Common Injuries and Illnesses

           Most Common Work‐Related Injuries (Goods‐producing private industries)
Sprains, strains (55%)
Cuts, lacerations (11%)
Fractures (10%)
Bruises, contusions (10%)
Multiple traumatic injuries (7%)
Heat burns (2%)
Carpal Tunnel syndrome (2%)
Amputations (1%)
Punctures (1%)
Tendonitis (1%)
Chemical burns (.5%)

What are the most common injuries and illnesses in the goods‐producing industry? In order to prevent
occupational hazards, you must be able to recognize them. As identified in the above table, sprains and strains
make up 55 percent of injuries in the workplace. The other 10 recorded injuries each make up less than 10
percent of total injuries. Sprains and strains are commonly caused by lifting, pushing or overreaching, and
usually over long periods of time. They usually affect the back, arms and shoulders. For more information on
ergonomics and preventing sprains and strains, visit:

http://www.scif.com/safety/safetymeeting/Article.asp?ArticleID=88.
                                       Preventing Sprains and Strains
1. Lift correctly: Bend your knees, not your back, and carry loads close to your body and at waist level
2. Get help with heavy loads
3. Change working positions frequently: Chronic strain due to an unchanging work position makes
workers susceptible to injury
4. Take body relaxation breaks to stretch
5. Care for the whole body: Exercise, practice proper posture, eat a sensible diet, and rest

Return on Interest: Protecting Your Employees with an Injury Prevention Program
Workplace injuries often hit small businesses the hardest. Small business owners may lack the knowledge to
identify and prevent hazards and injuries. Even more unfortunate, many safety and health regulations are
aimed toward large businesses, leaving small‐business employers left in the lurch as to what to do to prevent
workplace injuries. Finally, because they have fewer employees, having one incapacitated can have an outsized
effect.

Risking the safety and health of your employees is a gamble you don’t need to take, and prevention is the key
to protecting your employees and business. As an employer, it is important to identify steps to promote the
safety and health of your employees. In doing so, enact policies and procedures to achieve the goals you set
for your business. By providing your employees with adequate training, implementing safety procedures and
posting signage, you are already ahead of the game in keeping your workers safe and healthy.

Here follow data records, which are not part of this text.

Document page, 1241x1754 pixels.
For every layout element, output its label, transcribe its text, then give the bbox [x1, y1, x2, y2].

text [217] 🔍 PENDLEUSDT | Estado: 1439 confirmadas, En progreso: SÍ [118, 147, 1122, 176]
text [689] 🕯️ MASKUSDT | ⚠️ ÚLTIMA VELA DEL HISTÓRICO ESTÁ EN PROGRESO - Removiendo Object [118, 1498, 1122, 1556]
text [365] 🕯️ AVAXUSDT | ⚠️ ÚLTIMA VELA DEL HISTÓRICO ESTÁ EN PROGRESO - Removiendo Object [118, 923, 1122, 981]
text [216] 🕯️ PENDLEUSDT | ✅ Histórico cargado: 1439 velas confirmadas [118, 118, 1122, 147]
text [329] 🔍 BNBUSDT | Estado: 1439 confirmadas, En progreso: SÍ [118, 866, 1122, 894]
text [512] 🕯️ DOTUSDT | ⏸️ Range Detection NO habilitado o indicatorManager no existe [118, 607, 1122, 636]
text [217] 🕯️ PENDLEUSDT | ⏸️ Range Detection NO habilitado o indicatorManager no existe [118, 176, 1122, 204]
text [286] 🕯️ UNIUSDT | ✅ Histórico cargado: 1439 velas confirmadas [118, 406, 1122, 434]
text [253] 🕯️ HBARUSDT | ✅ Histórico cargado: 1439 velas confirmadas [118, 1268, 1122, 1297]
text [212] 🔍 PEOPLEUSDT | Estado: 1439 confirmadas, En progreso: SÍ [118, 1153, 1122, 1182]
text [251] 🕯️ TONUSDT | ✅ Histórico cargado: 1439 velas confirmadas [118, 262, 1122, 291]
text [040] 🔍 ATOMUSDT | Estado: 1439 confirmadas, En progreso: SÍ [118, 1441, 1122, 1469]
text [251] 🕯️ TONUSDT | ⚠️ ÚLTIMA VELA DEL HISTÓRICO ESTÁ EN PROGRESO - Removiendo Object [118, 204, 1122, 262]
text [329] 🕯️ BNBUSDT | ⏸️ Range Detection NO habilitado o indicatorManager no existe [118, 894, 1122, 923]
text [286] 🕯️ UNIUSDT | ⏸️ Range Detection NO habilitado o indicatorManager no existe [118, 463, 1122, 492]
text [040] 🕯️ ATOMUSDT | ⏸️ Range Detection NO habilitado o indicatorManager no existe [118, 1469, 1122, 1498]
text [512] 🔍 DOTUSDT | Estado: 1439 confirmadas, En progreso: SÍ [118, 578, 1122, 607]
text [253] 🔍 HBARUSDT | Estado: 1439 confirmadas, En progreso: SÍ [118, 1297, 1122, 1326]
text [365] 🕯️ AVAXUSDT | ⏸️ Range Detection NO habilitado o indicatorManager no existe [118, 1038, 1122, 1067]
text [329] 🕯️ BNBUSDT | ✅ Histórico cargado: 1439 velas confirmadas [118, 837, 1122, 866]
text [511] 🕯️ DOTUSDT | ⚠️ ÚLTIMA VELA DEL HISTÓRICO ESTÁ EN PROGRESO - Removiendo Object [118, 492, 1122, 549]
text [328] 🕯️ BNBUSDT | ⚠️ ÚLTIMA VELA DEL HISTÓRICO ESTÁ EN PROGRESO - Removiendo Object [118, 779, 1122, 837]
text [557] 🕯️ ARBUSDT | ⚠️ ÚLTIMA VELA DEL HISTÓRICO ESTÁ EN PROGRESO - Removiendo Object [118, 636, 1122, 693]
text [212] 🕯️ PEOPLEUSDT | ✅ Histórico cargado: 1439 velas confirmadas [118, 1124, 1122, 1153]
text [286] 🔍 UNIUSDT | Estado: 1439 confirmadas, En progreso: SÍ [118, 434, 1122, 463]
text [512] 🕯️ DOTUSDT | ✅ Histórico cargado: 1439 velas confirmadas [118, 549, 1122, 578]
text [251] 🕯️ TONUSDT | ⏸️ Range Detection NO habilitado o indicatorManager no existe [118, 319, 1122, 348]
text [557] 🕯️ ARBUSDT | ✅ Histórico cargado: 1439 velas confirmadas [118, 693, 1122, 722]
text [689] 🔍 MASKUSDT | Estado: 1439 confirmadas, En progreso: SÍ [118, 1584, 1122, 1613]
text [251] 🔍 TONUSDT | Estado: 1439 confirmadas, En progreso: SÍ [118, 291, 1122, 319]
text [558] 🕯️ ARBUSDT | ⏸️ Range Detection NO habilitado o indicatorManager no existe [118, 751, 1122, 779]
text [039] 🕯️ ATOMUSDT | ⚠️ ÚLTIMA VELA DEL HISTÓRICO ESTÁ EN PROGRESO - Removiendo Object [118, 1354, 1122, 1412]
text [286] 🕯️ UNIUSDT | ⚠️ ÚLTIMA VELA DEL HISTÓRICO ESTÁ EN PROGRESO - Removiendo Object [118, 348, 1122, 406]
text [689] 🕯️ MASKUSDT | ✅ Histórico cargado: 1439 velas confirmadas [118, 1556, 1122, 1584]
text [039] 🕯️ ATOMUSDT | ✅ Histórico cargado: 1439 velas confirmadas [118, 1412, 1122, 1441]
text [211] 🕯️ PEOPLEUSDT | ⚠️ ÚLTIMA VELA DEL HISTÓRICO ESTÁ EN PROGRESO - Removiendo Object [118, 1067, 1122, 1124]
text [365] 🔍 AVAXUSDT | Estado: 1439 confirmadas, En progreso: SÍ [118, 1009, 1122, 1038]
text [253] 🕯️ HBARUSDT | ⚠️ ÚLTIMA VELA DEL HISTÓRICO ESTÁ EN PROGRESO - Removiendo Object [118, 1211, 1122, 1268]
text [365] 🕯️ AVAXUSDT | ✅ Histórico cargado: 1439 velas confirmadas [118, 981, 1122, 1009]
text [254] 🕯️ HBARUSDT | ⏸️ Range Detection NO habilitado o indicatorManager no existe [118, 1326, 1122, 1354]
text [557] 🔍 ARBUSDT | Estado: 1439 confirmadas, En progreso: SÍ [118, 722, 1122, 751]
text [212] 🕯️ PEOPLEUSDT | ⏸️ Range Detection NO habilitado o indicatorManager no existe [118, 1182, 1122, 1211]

State Fund stresses the importance of enacting an Injury Prevention Program (IIPP), which is required of all
employers by California law. An IIPP is a written plan that details the required steps employers must take to
protect their employees from workplace hazards. For more information, including hazard checklists, safety
catalogues and an online IIPP Builder, please visit http://www.scif.com

                                    Steps to Prevent Workplace Injuries
1. Define clear written rules and safety procedures specific to each particular job. Ensure written rules
and procedures apply to all employees, managers, and supervisors.
2. Enact a training program; educate all new employees and provide refresher sessions with current
employees.
3. Enact a Workplace Injury and Illness Prevention Program – in California; you have a legal obligation to
do so.
4. Ensure only trained employees use risky equipment.
5. Post signage around workplace.
6. Supervise: Monitor whether equipment is used properly.
7. Implement a rewards program: Reward procedures (bonuses, incentives, recognition) ensure safety
plans are practiced and enforced.
8. Develop a written plan for emergency situations and ensure everyone is familiar with it.
9. Designate Emergency response teams: Employees who are trained for specific and imminent hazards.

As an employer, one of the most effective actions you can take is to set a good example. Ensure that you and
your management comply with the safety precautions you require your employees to take, whether this be
participating in training or wearing a hard hat on site. Your participation in and support of a safe workplace is
key to preventing workplace injuries and keeping your workers safe, healthy, and productive.